=== Work to be completed ===
Exact copies of all the records are the expected output.

=== Input data ===

>>>>

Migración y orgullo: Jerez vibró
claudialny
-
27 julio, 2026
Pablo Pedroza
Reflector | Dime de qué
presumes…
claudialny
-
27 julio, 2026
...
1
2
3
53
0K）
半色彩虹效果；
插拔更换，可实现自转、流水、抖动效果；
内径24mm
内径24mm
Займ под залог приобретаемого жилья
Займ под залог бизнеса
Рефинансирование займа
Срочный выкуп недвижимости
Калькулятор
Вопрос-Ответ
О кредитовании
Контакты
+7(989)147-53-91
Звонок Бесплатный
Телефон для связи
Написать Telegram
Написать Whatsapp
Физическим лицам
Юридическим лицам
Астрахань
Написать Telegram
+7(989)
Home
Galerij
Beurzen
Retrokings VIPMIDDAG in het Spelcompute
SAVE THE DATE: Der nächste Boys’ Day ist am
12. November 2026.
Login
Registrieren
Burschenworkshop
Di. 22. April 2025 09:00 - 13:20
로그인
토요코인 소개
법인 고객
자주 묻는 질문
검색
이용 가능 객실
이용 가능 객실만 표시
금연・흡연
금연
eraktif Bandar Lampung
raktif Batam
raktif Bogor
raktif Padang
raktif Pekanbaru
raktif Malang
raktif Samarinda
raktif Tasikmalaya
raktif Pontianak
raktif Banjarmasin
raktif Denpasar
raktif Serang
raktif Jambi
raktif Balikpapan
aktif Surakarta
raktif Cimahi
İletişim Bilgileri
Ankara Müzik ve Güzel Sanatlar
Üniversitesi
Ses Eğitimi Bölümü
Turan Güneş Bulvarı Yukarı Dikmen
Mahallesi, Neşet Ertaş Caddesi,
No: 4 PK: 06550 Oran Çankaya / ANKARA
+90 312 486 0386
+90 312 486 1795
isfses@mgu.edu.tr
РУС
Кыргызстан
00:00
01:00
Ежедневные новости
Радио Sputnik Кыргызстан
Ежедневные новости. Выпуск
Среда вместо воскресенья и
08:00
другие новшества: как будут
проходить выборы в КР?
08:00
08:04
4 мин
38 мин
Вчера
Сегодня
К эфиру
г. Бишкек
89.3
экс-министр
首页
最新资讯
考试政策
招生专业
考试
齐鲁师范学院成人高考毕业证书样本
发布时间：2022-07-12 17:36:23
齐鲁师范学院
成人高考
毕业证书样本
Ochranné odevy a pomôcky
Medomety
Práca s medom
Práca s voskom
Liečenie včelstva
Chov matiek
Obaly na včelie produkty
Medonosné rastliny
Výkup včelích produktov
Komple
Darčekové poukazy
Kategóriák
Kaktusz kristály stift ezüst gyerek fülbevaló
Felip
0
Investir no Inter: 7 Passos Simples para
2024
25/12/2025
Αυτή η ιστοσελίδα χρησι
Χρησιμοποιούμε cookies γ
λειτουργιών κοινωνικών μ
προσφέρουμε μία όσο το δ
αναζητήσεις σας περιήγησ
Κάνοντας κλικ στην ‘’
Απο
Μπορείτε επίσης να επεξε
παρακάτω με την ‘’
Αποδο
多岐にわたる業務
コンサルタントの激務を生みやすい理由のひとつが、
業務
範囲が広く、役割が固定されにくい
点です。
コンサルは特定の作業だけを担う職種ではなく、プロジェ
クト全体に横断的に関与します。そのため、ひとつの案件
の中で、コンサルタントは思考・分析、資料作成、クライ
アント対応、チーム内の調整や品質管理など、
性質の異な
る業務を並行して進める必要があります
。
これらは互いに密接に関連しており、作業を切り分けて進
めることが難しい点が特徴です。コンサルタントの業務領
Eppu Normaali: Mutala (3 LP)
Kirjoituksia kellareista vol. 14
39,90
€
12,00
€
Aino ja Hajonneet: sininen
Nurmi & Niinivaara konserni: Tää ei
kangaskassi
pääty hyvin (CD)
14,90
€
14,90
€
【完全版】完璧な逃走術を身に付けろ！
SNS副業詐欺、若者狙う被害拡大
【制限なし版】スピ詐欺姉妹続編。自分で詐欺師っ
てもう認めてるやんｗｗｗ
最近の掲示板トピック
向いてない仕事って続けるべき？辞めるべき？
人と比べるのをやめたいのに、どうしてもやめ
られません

<<<<

=== Exercise answer ===
Migración y orgullo: Jerez vibró
claudialny
-
27 julio, 2026
Pablo Pedroza
Reflector | Dime de qué
presumes…
claudialny
-
27 julio, 2026
...
1
2
3
53
0K）
半色彩虹效果；
插拔更换，可实现自转、流水、抖动效果；
内径24mm
内径24mm
Займ под залог приобретаемого жилья
Займ под залог бизнеса
Рефинансирование займа
Срочный выкуп недвижимости
Калькулятор
Вопрос-Ответ
О кредитовании
Контакты
+7(989)147-53-91
Звонок Бесплатный
Телефон для связи
Написать Telegram
Написать Whatsapp
Физическим лицам
Юридическим лицам
Астрахань
Написать Telegram
+7(989)
Home
Galerij
Beurzen
Retrokings VIPMIDDAG in het Spelcompute
SAVE THE DATE: Der nächste Boys’ Day ist am
12. November 2026.
Login
Registrieren
Burschenworkshop
Di. 22. April 2025 09:00 - 13:20
로그인
토요코인 소개
법인 고객
자주 묻는 질문
검색
이용 가능 객실
이용 가능 객실만 표시
금연・흡연
금연
eraktif Bandar Lampung
raktif Batam
raktif Bogor
raktif Padang
raktif Pekanbaru
raktif Malang
raktif Samarinda
raktif Tasikmalaya
raktif Pontianak
raktif Banjarmasin
raktif Denpasar
raktif Serang
raktif Jambi
raktif Balikpapan
aktif Surakarta
raktif Cimahi
İletişim Bilgileri
Ankara Müzik ve Güzel Sanatlar
Üniversitesi
Ses Eğitimi Bölümü
Turan Güneş Bulvarı Yukarı Dikmen
Mahallesi, Neşet Ertaş Caddesi,
No: 4 PK: 06550 Oran Çankaya / ANKARA
+90 312 486 0386
+90 312 486 1795
isfses@mgu.edu.tr
РУС
Кыргызстан
00:00
01:00
Ежедневные новости
Радио Sputnik Кыргызстан
Ежедневные новости. Выпуск
Среда вместо воскресенья и
08:00
другие новшества: как будут
проходить выборы в КР?
08:00
08:04
4 мин
38 мин
Вчера
Сегодня
К эфиру
г. Бишкек
89.3
экс-министр
首页
最新资讯
考试政策
招生专业
考试
齐鲁师范学院成人高考毕业证书样本
发布时间：2022-07-12 17:36:23
齐鲁师范学院
成人高考
毕业证书样本
Ochranné odevy a pomôcky
Medomety
Práca s medom
Práca s voskom
Liečenie včelstva
Chov matiek
Obaly na včelie produkty
Medonosné rastliny
Výkup včelích produktov
Komple
Darčekové poukazy
Kategóriák
Kaktusz kristály stift ezüst gyerek fülbevaló
Felip
0
Investir no Inter: 7 Passos Simples para
2024
25/12/2025
Αυτή η ιστοσελίδα χρησι
Χρησιμοποιούμε cookies γ
λειτουργιών κοινωνικών μ
προσφέρουμε μία όσο το δ
αναζητήσεις σας περιήγησ
Κάνοντας κλικ στην ‘’
Απο
Μπορείτε επίσης να επεξε
παρακάτω με την ‘’
Αποδο
多岐にわたる業務
コンサルタントの激務を生みやすい理由のひとつが、
業務
範囲が広く、役割が固定されにくい
点です。
コンサルは特定の作業だけを担う職種ではなく、プロジェ
クト全体に横断的に関与します。そのため、ひとつの案件
の中で、コンサルタントは思考・分析、資料作成、クライ
アント対応、チーム内の調整や品質管理など、
性質の異な
る業務を並行して進める必要があります
。
これらは互いに密接に関連しており、作業を切り分けて進
めることが難しい点が特徴です。コンサルタントの業務領
Eppu Normaali: Mutala (3 LP)
Kirjoituksia kellareista vol. 14
39,90
€
12,00
€
Aino ja Hajonneet: sininen
Nurmi & Niinivaara konserni: Tää ei
kangaskassi
pääty hyvin (CD)
14,90
€
14,90
€
【完全版】完璧な逃走術を身に付けろ！
SNS副業詐欺、若者狙う被害拡大
【制限なし版】スピ詐欺姉妹続編。自分で詐欺師っ
てもう認めてるやんｗｗｗ
最近の掲示板トピック
向いてない仕事って続けるべき？辞めるべき？
人と比べるのをやめたいのに、どうしてもやめ
られません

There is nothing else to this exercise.